Put the two together and the message is clear. You must evidence that the benefit works, and you must track its use closely enough to nudge members who are leaving it on the table. Both are data capabilities, and most plans do not have them wired together.
Why this is a software problem, not a policy memo
It is tempting to treat the new requirements as a compliance task, something the regulatory team handles with a binder. But the binder cannot answer the actuary’s question, and it cannot generate the mid-year notice. The requirements decompose into four data capabilities, and every one of them is software.
You need eligibility logic that knows which members qualify for the benefit and under what rules, because SSBCI eligibility is narrower than the general membership. You need utilization tracking that sees each ride as it happens, not in a quarterly broker file, so the mid-year unused-benefit notice is accurate. You need outcome and encounter capture that connects a ride to what it enabled, the appointment kept, the gap in care closed, so the benefit can be tied to a measurable result. And you need member engagement, the reminders and the booking experience, that turns an offered benefit into a used one.

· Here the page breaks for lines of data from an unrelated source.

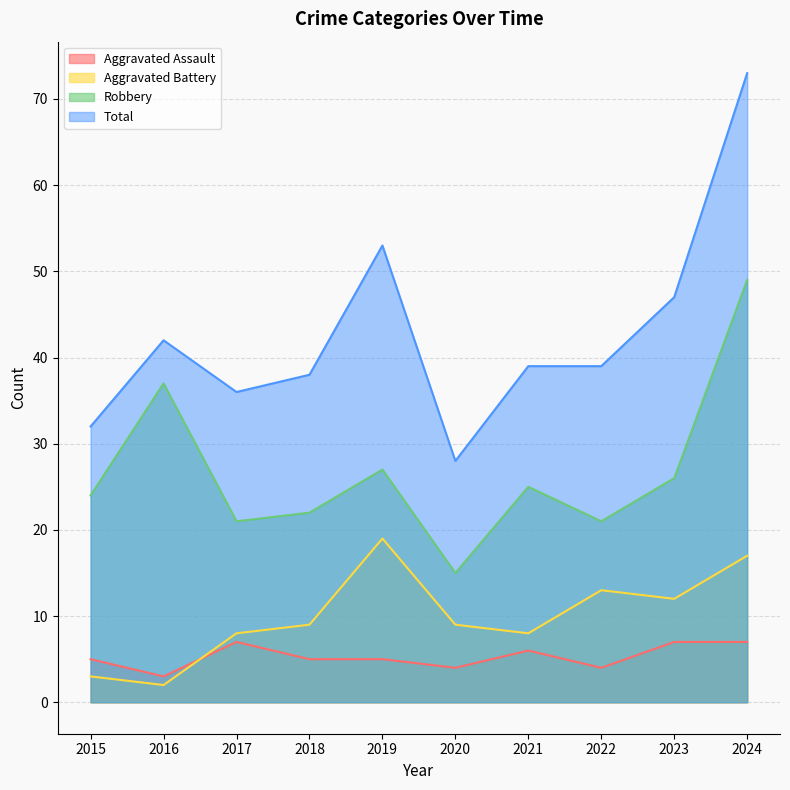

What is the approximate value of Robbery at 2017, to the nearest 10?

20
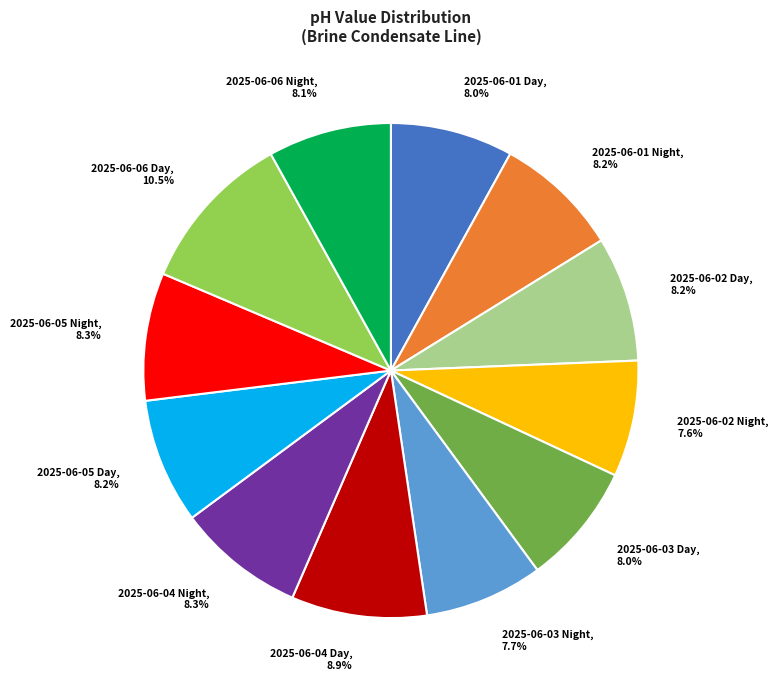

Do 2025-06-06 Day and 2025-06-04 Day together represent more than half of the pie?

No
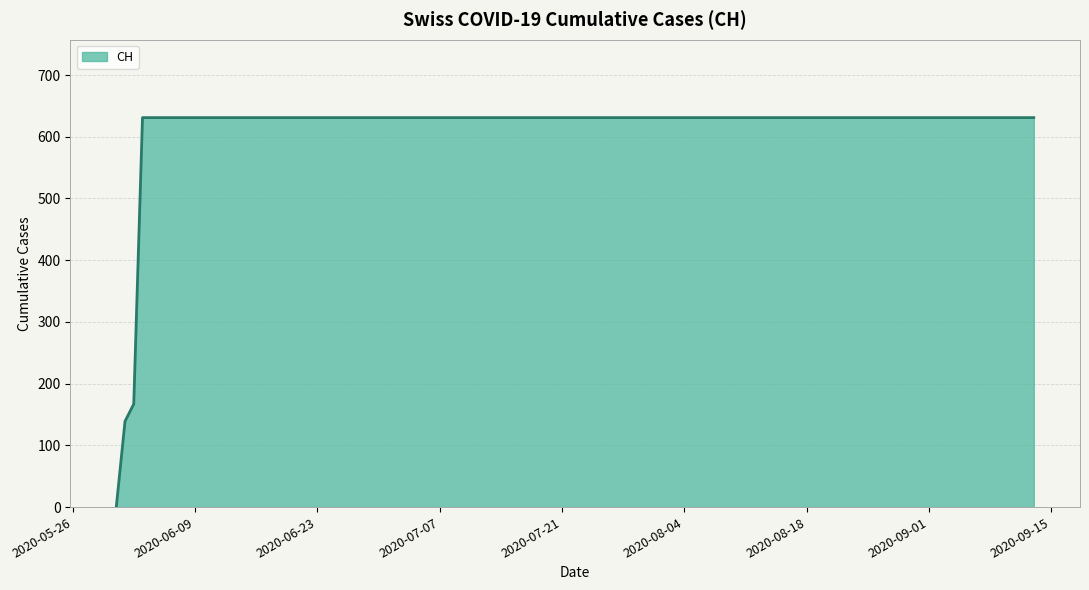

What is the maximum value shown in the chart?

631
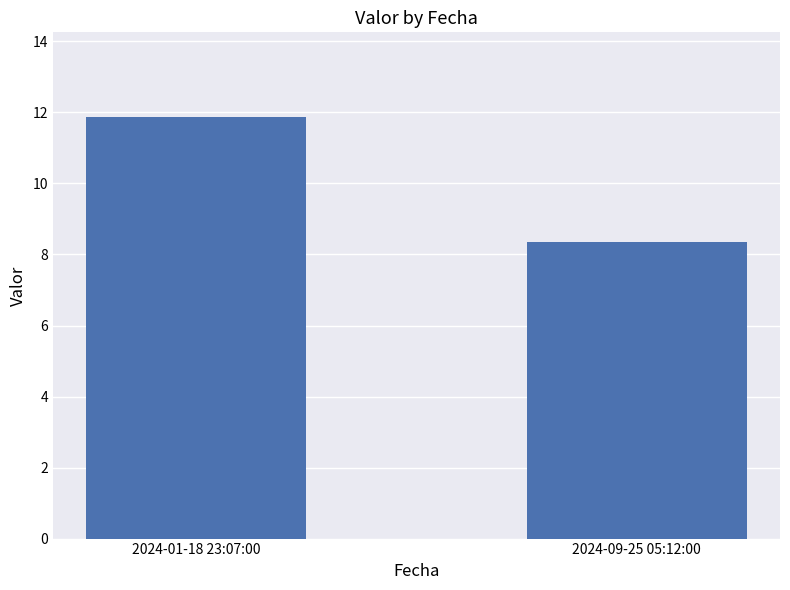

What is the minimum value shown in the chart?

8.3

None of those is a transportation feature. They are health-plan data features, and they have to share a spine. The reason this lands as a custom build for serious plans is that the off-the-shelf tools own pieces of it, the broker owns the rides, the benefit-admin system owns eligibility, the analytics team owns outcomes, and nothing connects them into the single thread that proves the benefit worked. The same outcome-capture discipline that runs quality tracking under value-based care is exactly what a transportation benefit now needs, applied to rides.
PakarPBN
A Private Blog Network (PBN) is a collection of websites that are controlled by a single individual or organization and used primarily to build backlinks to a “money site” in order to influence its ranking in search engines such as Google. The core idea behind a PBN is based on the importance of backlinks in Google’s ranking algorithm. Since Google views backlinks as signals of authority and trust, some website owners attempt to artificially create these signals through a controlled network of sites.

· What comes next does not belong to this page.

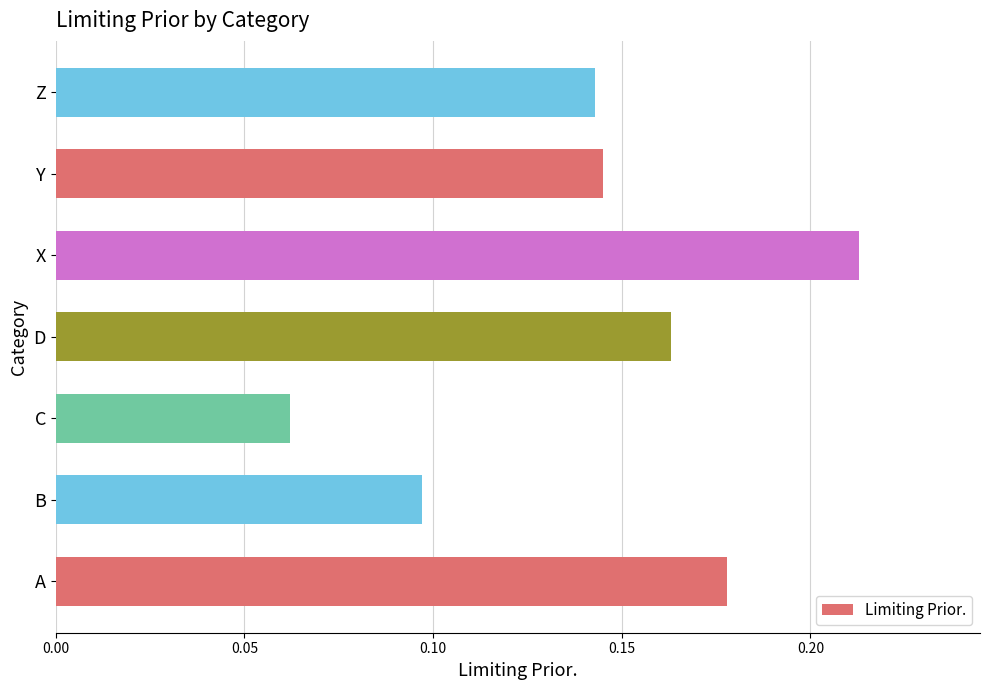

Are the bars grouped side by side (vs. stacked)?

No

In a typical PBN setup, the owner acquires expired or aged domains that already have existing authority, backlinks, and history. These domains are rebuilt with new content and hosted separately, often using different IP addresses, hosting providers, themes, and ownership details to make them appear unrelated. Within the content published on these sites, links are strategically placed that point to the main website the owner wants to rank higher. By doing this, the owner attempts to pass link equity (also known as “link juice”) from the PBN sites to the target website.
The purpose of a PBN is to give the impression that the target website is naturally earning links from multiple independent sources. If done effectively, this can temporarily improve keyword rankings, increase organic visibility, and drive more traffic from search results.